### Required work
Would you please repeat exactly the entries below, starting at the line with "r ; \neg q \wedge" and ending at the line with "Food Preservation", and nothing outside that range? Leave out the pictures.

### Supplied material

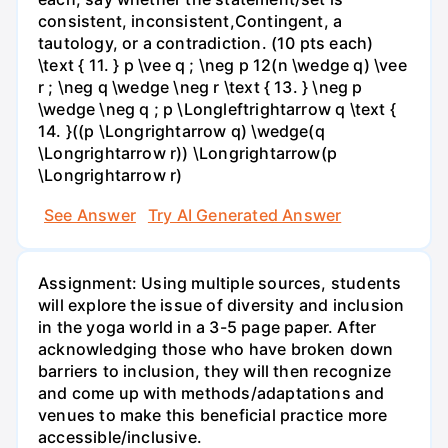
consistent, inconsistent,Contingent, a
tautology, or a contradiction. (10 pts each)
\text { 11. } p \vee q ; \neg p 12(n \wedge q) \vee
r ; \neg q \wedge \neg r \text { 13. } \neg p
\wedge \neg q ; p \Longleftrightarrow q \text {
14. }((p \Longrightarrow q) \wedge(q
\Longrightarrow r)) \Longrightarrow(p
\Longrightarrow r)
See Answer
Try AI Generated Answer
Assignment: Using multiple sources, students
will explore the issue of diversity and inclusion
in the yoga world in a 3-5 page paper. After
acknowledging those who have broken down
barriers to inclusion, they will then recognize
and come up with methods/adaptations and
venues to make this beneficial practice more
accessible/inclusive.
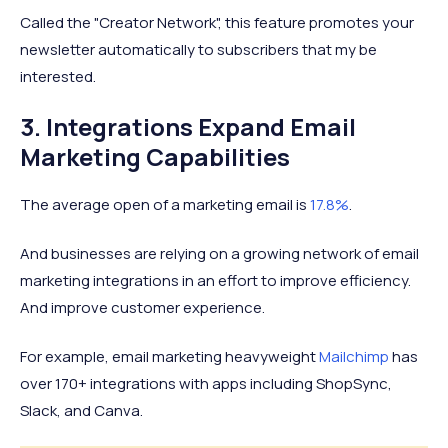
Called the "Creator Network", this feature promotes your
newsletter automatically to subscribers that my be
interested.
3. Integrations Expand Email
Marketing Capabilities
The average open of a marketing email is
17.8%
.
And businesses are relying on a growing network of email
marketing integrations in an effort to improve efficiency.
And improve customer experience.
For example, email marketing heavyweight
Mailchimp
has
over 170+ integrations with apps including ShopSync,
Slack, and Canva.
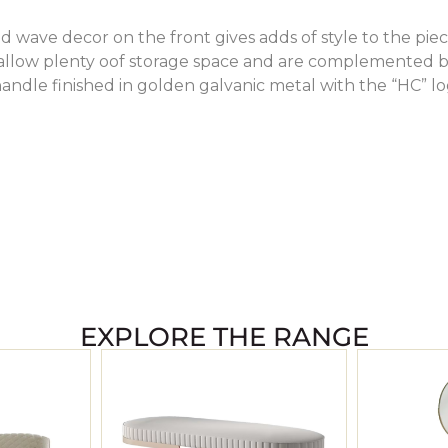
 wave decor on the front gives adds of style to the piec
allow plenty oof storage space and are complemented 
andle finished in golden galvanic metal with the “HC” l
EXPLORE THE RANGE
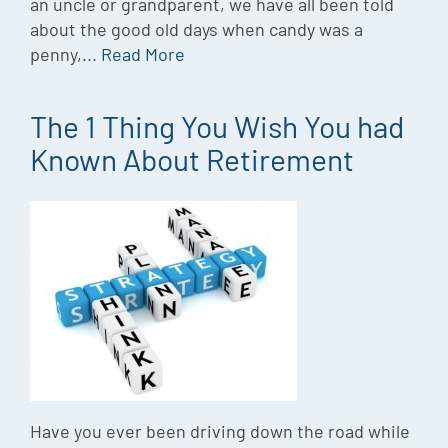
an uncle or grandparent, we have all been told
about the good old days when candy was a
penny,...
Read More
The 1 Thing You Wish You had
Known About Retirement
Have you ever been driving down the road while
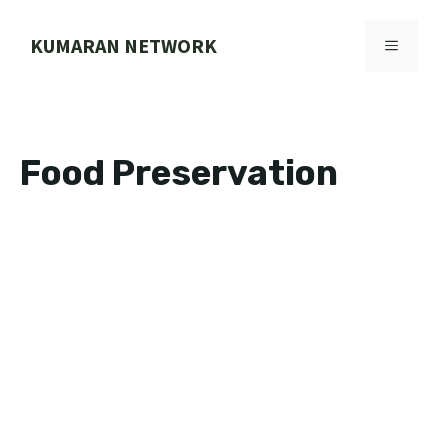
Skip
to
KUMARAN NETWORK
MENU
content
Food Preservation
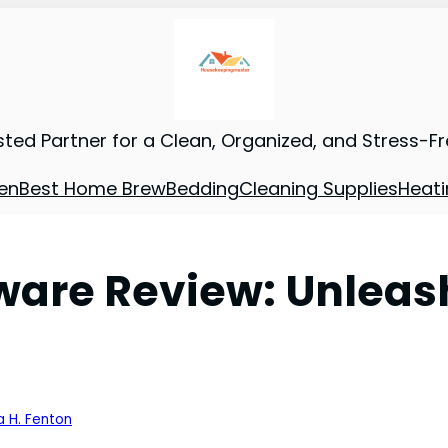
sted Partner for a Clean, Organized, and Stress-F
en
Best Home Brew
Bedding
Cleaning Supplies
Heati
are Review: Unleash
a H. Fenton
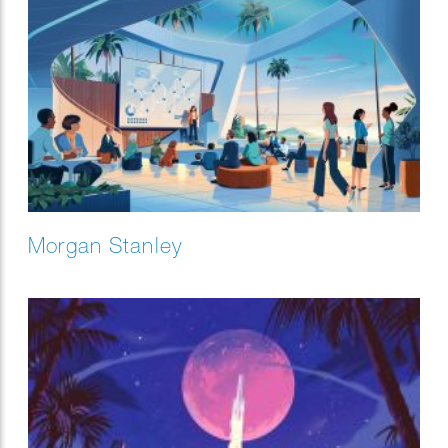
Morgan Stanley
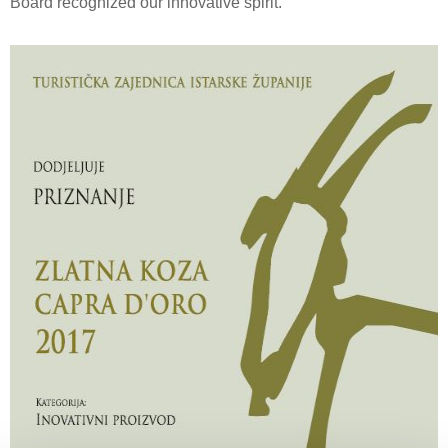
Board recognized our innovative spirit.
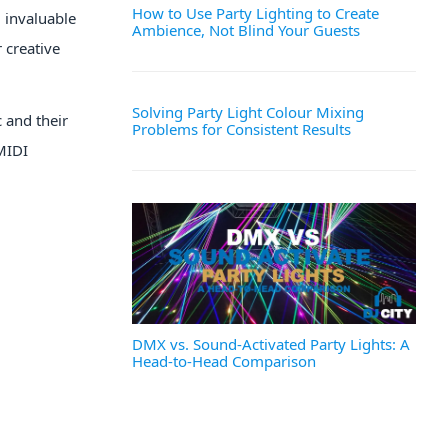
How to Use Party Lighting to Create
 invaluable
Ambience, Not Blind Your Guests
 creative
Solving Party Light Colour Mixing
 and their
Problems for Consistent Results
MIDI
DMX vs. Sound-Activated Party Lights: A
Head-to-Head Comparison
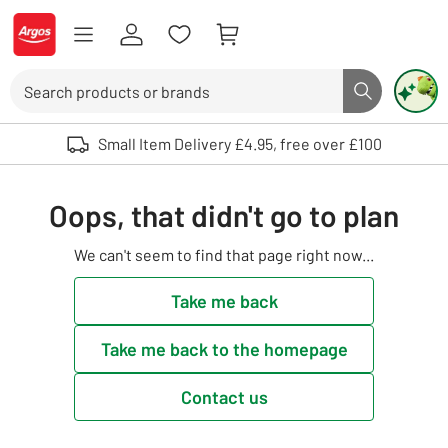
Skip to Content
Logo - go to homepage
Search
Search butto
Use up and down arrows to review and enter to select. Touch device user
Small Item Delivery £4.95, free over £100
Oops, that didn't go to plan
We can't seem to find that page right now...
Take me back
Take me back to the homepage
Contact us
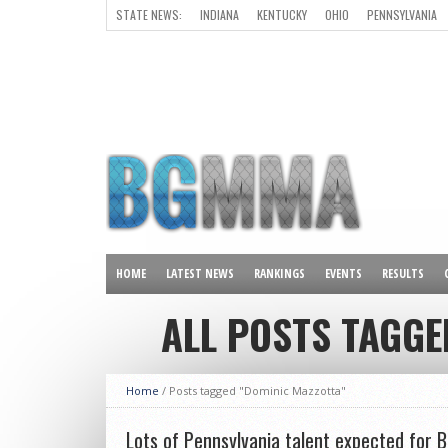
STATE NEWS:
INDIANA
KENTUCKY
OHIO
PENNSYLVANIA
ALL OTHER STATES
HOME
LATEST NEWS
RANKINGS
EVENTS
RESULTS
ALL POSTS TAGGE
Home
/
Posts tagged "Dominic Mazzotta"
Lots of Pennsylvania talent expected for B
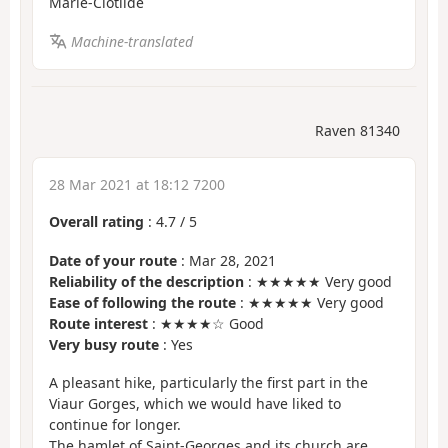
Marie-Clotilde
Machine-translated
Raven 81340
28 Mar 2021 at 18:12 7200
Overall rating
:
4.7
/
5
Date of your route
: Mar 28, 2021
Reliability of the description
: ★★★★★ Very good
Ease of following the route
: ★★★★★ Very good
Route interest
: ★★★★☆ Good
Very busy route
: Yes
A pleasant hike, particularly the first part in the
Viaur Gorges, which we would have liked to
continue for longer.
The hamlet of Saint-Georges and its church are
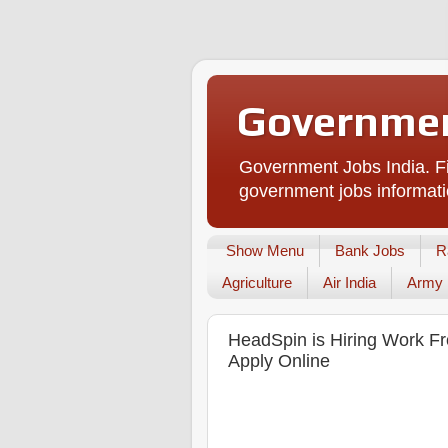
Governmen
Government Jobs India. Fi
government jobs informati
Show Menu
Bank Jobs
R
Agriculture
Air India
Army
HeadSpin is Hiring Work Fr
Apply Online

### Answer
r ; \neg q \wedge \neg r \text { 13. } \neg p
\wedge \neg q ; p \Longleftrightarrow q \text {
14. }((p \Longrightarrow q) \wedge(q
\Longrightarrow r)) \Longrightarrow(p
\Longrightarrow r)
See Answer
Try AI Generated Answer
Assignment: Using multiple sources, students
will explore the issue of diversity and inclusion
in the yoga world in a 3-5 page paper. After
acknowledging those who have broken down
barriers to inclusion, they will then recognize
and come up with methods/adaptations and
venues to make this beneficial practice more
accessible/inclusive.
Called the "Creator Network", this feature promotes your
newsletter automatically to subscribers that my be
interested.
3. Integrations Expand Email
Marketing Capabilities
The average open of a marketing email is
17.8%
.
And businesses are relying on a growing network of email
marketing integrations in an effort to improve efficiency.
And improve customer experience.
For example, email marketing heavyweight
Mailchimp
has
over 170+ integrations with apps including ShopSync,
Slack, and Canva.
 wave decor on the front gives adds of style to the piec
allow plenty oof storage space and are complemented 
andle finished in golden galvanic metal with the “HC” l
EXPLORE THE RANGE
an uncle or grandparent, we have all been told
about the good old days when candy was a
penny,...
Read More
The 1 Thing You Wish You had
Known About Retirement
Have you ever been driving down the road while
Skip
to
KUMARAN NETWORK
MENU
content
Food Preservation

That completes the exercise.